カナダで牛乳の消費が減少しているのはなぜか

カナダで牛乳の消費量が年々減っていて、その傾向がここ数年顕著になっているというので地元の新聞が時々とりあげていた。この牛乳離れの現象はカナダに限ったことではない。多くの欧米先進国でのトレンドなのでとりたてていうことではないかもしれないが、最近のカナダの新聞の報道から紹介してみよう。

先月のカナダ政府の統計局(Statistics Canada)の発表によれば、6月の牛乳販売量が前年同月比で3%以上減少して、これで8か月連続の減少になった。政府の統計によると、カナダ国民一人当たりの牛乳消費量は、1995年に年間90リットルあったのが2014年には74リットルと20年間に18%も減少しているという。(「グローブ・アンド・メール」8月26日)

2013年から2014年の1年間で、人口増を考慮すると、牛乳の消費が2,000万リットルも減ったということができる。また別の報道によると、この20年間で、カナダ国民が消費する牛乳の量は25%も減っていて、アーモンドミルクや豆乳、ライスミルクなどの代替品が牛乳(cow milk)にとって代わりつつあるという。(「ハフィントン・ポスト」2月14日)

牛乳の消費の減少には、多くの要因があるが、まず、高齢化の問題。カナダに限ったことではない、先進国に共通の問題だ。高齢化が進むカナダでは、現在65歳以上の消費者が500万人以上になるという(2015年総人口3,587万人)。

彼ら多くのベビーブーマー(団塊の世代)が高齢化して、子供がみんな独立して家を出てしまうと、空っぽになった家の中で(幸運であれば)妻と二人だけ、あるいは夫と二人だけになると、牛乳を飲む量も大幅に減るか、全く飲まなくなってしまうのだと、オンタリオ州ゲルフ大学食品研究所のシルバン・シャルボワ教授は「牛乳を飲むのが減るのはなぜか」という記事の中で説明している。(「グローブ・アンド・メール」8月31日)

さらにカナダならではの要因として、移民の影響があるとシャルボワ教授は言う。移民による社会の構造の変化が、牛乳の消費の減少につながっている。多くの新興国ではまだぜいたく品の牛乳は、彼らがカナダに移住してくるときには本国の伝統的な食習慣には入っていない。だから移住者が増えても、牛乳の消費が増える訳ではないのだという。

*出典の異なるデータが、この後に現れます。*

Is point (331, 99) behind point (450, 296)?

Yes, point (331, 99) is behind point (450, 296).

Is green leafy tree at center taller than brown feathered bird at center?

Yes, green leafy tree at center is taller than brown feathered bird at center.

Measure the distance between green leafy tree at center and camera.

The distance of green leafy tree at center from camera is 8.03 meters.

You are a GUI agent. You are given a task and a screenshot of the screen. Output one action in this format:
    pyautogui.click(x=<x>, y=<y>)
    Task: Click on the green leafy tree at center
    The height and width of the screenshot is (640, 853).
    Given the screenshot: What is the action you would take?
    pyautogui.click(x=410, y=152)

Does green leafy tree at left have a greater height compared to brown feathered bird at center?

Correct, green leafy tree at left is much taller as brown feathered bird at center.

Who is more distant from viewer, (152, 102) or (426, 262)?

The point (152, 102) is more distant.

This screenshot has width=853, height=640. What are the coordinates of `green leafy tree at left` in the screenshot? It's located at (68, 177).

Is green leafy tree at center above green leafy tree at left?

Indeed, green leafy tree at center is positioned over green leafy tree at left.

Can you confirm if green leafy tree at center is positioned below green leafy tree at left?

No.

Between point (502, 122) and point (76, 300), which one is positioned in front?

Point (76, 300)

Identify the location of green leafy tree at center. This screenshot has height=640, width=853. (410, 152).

もう一つ、大きな要因が、一切の動物性食品を拒否する厳密な菜食主義(veganism)の広がり。これまでの緩い菜食主義(vegetarian)は、卵や牛乳、チーズなどの乳製品は食べるが、完全菜食主義はそういう乳製品を一切とらない。数年前まではそう頻繁に聞いたことのない言葉だ。

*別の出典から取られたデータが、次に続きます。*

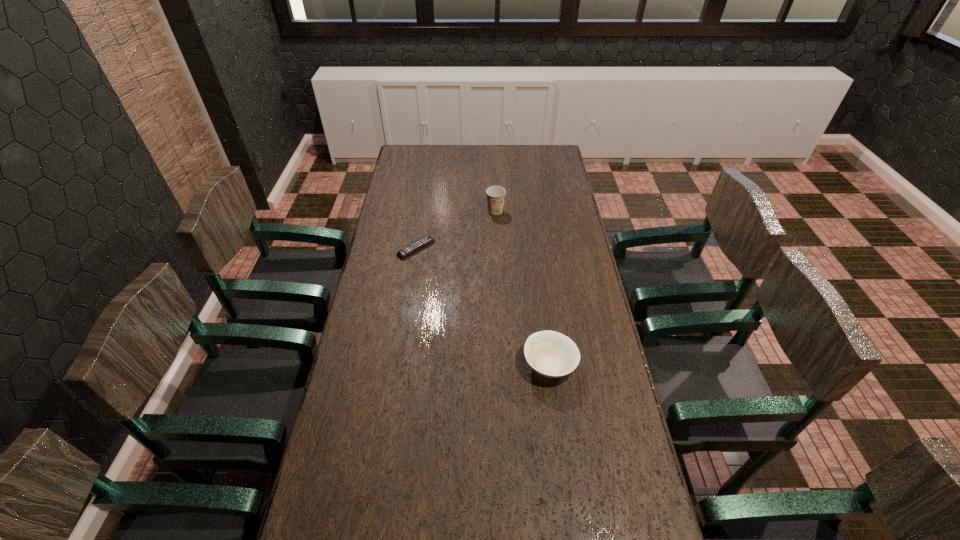
The height and width of the screenshot is (540, 960). What are the coordinates of `object at the right edge` in the screenshot? It's located at (551, 354).

Where is `free spot at the far edge of the desktop`? free spot at the far edge of the desktop is located at coordinates (475, 146).

Find the location of `free space at the left edge`. free space at the left edge is located at coordinates (425, 178).

In the image, there is a desktop. Where is `free space at the right edge`? free space at the right edge is located at coordinates (633, 442).

The height and width of the screenshot is (540, 960). I want to click on free space at the far right corner of the desktop, so click(533, 158).

You are a GUI agent. You are given a task and a screenshot of the screen. Output one action in this format:
    pyautogui.click(x=<x>, y=<y>)
    Task: Click on the blank region between the bowl and the farthest object
    
    Given the screenshot: What is the action you would take?
    pyautogui.click(x=522, y=288)

Find the location of a particular element. free space that is in between the second nearest object and the second tallest object is located at coordinates (483, 307).

This screenshot has height=540, width=960. I want to click on vacant area that lies between the second object from left to right and the bowl, so click(522, 288).

At what (x,y) coordinates should I click in order to perform the action: click on vacant area that lies between the tallest object and the shortest object. Please return your answer as a coordinate pair (x, y). Looking at the image, I should click on (456, 230).

Identify the location of free space between the shortest object and the tallest object. Image resolution: width=960 pixels, height=540 pixels. (456, 230).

カナダ酪農家協会(Dairy Farmers of Canada)が最近行った調査によると、相当な割合の消費者が、1頭当たりの乳牛の生産性を上げるためにコンクリートの牛舎につながれたままで高度に産業化された方法で牛乳を出し続けることを強いられているという現代の酪農産業のやり方に、倫理上の問題があるという理由から牛乳を飲まない、あるいは乳製品を食べないということが明らかになった。(「グローブ・アンド・メール」8月31日)

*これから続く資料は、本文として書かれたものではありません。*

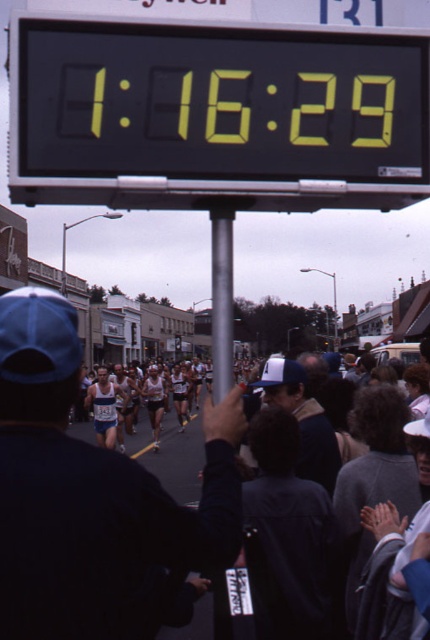
Between yellow digital display at upper center and silver metallic pole at center, which one is positioned higher?

yellow digital display at upper center

What do you see at coordinates (215, 113) in the screenshot? I see `yellow digital display at upper center` at bounding box center [215, 113].

Where is `yellow digital display at upper center`? yellow digital display at upper center is located at coordinates (215, 113).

牛乳を飲まないと答えた回答者の10%はそういう完全菜食主義者(vegan)だから、さらに8%は、動物を虐待するような残酷なやり方の酪農産業を、製品を買うことで支援したくないから、と回答したという。ある研究では、酪農産業で飼われている乳牛は、昔からの酪農家で飼われている乳牛の7~14倍の牛乳を生産させられていることがわかっている。(「ハフィントン・ポスト」2月14日)

このような国内の牛乳消費の落ち込みと世界的な牛乳価格の下落―ここ数か月に半分にまで下落―にもかかわらず、カナダの牛乳の価格は下がるどころか、年々上がっているほどだ。それは、政府公認で、国内の酪農製品の市場を閉鎖して、安い輸入から酪農農家や業者を保護しようとする「サプライマネジメント」(供給管理)のおかげである。

カナダはこの「サプライマネジメント」システムを撤廃して、最終交渉が近づいた環太平洋経済連携協定(TPP)の自由貿易市場に加わるのか、それとも国内市場を守ってTPPから締め出されるのか、重大な決断をするプレッシャーを受けている。